Some of the new stuff is just eye candy, like the dock reflections and additional transparency. But some of the eye candy is actually useful, like how the new document stacks are animated (probably using Core Animation). Document stacks are sort of like popup collections of files available in the dock. This is a little like keeping a folder shortcut in your dock's document section, but not as restrictive since there's no filesystem boundary required; the files can be from anywhere.
I really like Quick Look too. A lot of times I open things like TextEdit or Preview just to take a look at something quick, only to close the application again or leave it open. But with Quick Look, that's no longer necessary. Document rendering filters that are plugins for the Finder will allow you to read entire documents without having to open any additional applications.
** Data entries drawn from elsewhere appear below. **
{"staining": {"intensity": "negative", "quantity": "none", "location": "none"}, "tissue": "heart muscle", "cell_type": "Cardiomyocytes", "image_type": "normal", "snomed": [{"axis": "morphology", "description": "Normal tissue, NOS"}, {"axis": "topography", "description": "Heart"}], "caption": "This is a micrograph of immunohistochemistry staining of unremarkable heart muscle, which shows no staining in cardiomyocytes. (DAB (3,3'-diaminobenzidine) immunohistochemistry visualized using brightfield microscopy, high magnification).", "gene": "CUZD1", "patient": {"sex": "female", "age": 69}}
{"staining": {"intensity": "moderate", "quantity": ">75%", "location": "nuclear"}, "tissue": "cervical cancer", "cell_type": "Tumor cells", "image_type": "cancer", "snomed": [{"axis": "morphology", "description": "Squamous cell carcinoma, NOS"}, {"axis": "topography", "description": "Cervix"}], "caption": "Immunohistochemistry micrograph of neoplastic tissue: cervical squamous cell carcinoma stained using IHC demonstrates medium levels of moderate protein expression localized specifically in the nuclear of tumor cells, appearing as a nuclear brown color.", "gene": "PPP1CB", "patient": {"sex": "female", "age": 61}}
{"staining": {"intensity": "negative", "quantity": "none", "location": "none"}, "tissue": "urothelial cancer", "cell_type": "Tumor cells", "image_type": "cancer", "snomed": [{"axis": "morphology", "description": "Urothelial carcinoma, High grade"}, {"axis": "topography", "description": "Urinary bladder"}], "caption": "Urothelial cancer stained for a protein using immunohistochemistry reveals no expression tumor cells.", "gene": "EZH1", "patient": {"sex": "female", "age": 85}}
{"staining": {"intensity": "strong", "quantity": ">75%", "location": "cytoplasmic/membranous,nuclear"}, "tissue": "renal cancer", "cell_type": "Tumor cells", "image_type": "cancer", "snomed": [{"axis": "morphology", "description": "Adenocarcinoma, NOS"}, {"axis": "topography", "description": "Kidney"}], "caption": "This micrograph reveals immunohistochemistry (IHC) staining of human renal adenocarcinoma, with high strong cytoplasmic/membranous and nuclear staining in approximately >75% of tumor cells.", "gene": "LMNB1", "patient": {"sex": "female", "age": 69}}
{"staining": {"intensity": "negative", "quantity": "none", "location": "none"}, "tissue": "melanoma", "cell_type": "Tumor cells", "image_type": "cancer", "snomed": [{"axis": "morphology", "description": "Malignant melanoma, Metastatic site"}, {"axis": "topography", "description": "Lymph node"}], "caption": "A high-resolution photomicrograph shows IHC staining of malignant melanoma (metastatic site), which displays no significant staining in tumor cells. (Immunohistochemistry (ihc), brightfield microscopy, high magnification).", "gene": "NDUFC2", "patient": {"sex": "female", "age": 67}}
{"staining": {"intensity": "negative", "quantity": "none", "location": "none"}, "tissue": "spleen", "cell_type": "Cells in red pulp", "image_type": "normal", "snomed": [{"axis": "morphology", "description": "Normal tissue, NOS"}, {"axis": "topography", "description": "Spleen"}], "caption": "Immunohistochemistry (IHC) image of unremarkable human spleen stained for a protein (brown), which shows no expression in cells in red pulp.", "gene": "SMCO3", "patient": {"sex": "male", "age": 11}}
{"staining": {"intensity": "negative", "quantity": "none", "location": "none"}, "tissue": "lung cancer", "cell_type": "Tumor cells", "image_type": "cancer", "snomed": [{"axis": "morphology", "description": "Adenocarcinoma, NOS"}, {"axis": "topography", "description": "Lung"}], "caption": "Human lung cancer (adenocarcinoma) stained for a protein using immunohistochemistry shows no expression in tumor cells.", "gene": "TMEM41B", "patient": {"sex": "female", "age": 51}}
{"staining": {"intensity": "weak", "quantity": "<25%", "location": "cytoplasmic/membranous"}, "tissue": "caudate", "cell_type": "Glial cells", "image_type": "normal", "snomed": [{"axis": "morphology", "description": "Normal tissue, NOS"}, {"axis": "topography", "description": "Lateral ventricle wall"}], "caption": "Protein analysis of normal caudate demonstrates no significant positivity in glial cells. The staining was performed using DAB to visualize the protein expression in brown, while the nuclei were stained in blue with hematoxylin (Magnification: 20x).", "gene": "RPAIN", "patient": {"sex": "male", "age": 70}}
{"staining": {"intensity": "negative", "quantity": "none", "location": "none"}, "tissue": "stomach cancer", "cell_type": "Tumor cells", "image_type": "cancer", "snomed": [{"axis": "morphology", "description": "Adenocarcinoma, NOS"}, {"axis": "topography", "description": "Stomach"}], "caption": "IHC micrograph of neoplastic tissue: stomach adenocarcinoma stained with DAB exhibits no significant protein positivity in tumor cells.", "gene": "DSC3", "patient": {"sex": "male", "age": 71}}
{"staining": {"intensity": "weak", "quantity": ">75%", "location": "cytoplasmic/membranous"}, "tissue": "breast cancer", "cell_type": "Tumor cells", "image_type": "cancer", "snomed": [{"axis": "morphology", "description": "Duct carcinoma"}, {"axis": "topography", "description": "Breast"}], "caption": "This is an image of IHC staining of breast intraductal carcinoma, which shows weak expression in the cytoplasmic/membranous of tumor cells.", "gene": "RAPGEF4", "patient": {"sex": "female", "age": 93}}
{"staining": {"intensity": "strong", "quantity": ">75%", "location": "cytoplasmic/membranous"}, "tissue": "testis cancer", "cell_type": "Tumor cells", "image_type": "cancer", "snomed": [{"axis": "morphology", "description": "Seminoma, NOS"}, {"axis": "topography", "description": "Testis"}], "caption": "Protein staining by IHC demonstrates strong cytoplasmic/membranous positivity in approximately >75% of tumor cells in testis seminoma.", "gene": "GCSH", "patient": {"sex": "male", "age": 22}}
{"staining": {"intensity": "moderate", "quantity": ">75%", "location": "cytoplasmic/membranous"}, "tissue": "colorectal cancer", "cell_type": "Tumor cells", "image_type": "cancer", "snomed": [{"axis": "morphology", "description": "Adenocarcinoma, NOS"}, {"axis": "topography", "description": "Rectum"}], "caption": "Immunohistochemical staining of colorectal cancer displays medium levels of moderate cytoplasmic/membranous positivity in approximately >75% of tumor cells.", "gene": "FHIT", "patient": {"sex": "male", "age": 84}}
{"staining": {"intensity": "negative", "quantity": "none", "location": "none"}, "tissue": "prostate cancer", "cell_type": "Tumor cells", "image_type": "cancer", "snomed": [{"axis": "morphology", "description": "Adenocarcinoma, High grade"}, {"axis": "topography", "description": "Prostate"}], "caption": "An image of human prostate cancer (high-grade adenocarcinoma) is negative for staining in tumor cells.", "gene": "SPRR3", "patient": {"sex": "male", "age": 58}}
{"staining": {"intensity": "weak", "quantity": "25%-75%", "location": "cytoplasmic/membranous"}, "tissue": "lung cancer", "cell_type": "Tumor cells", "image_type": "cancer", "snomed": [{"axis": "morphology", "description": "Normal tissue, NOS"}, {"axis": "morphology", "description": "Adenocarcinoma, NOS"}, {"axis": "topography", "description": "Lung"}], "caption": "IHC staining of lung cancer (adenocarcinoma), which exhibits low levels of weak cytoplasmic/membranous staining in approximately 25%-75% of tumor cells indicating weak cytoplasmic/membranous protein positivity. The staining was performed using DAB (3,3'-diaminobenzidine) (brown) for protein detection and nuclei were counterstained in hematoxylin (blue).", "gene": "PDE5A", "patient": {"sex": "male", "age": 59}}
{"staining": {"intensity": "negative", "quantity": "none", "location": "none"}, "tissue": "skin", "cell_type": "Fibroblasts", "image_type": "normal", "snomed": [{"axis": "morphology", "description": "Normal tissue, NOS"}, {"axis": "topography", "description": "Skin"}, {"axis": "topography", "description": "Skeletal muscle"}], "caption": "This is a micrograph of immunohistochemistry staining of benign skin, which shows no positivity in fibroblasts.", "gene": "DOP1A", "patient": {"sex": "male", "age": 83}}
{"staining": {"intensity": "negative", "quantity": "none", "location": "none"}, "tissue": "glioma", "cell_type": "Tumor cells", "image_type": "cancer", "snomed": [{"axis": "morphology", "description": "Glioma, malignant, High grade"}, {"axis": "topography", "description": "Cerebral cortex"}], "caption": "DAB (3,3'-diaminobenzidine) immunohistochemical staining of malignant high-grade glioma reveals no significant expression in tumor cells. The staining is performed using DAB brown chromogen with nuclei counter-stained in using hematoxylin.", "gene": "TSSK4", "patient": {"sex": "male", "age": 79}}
Of course, I expect there to be a computational and memory hit associated with the running Finder. But from a usability standpoint, Quick Look looks great.
I am also really looking forward to using Time Machine. Basically, this is a continuous incremental backup system, but with hooks for the Finder to actually get to the backed up documents quickly and make use of them. You need a second hard disk to serve as your backup repository, and probably the bigger the better. I suspect it'd be best to get an enclosure so you can continually replace the hard disk with something bigger. A feature like this also makes a Leopard server even more attractive. I've already been contemplating moving to a Mac OS X server to take advantage of its groupware support. BTW, this idea isn't new; I first read about it with the Elephant filesystem. Also, in comparison to Windows Vista's System Restore, Time Machine is much more comprehensive, easy to use on a regular basis instead of as a special case, and works on individual files and is integrated with search.
I think Spaces is an excellent addition, although one I won't use that much. I may use it more frequently at work, where I have more limited screen estate and will often keep different application sets and window sets open for multitasking.
There are also a bunch of important UNIX-layer improvements: official POSIX compliance; a new version of Terminal that claims to be more Unicode friendly which might be helpful for Luna since she deals with so many Japanese and Chinese files; Kerberos NFS authentication that has long been lacking. The new Directory Utility looks like there might finally be a GUI for managing network mounts.
A very promising developer addition is Xray, a profiler that lies on top of the DTrace framework that was ported from Solaris. This looks really cool.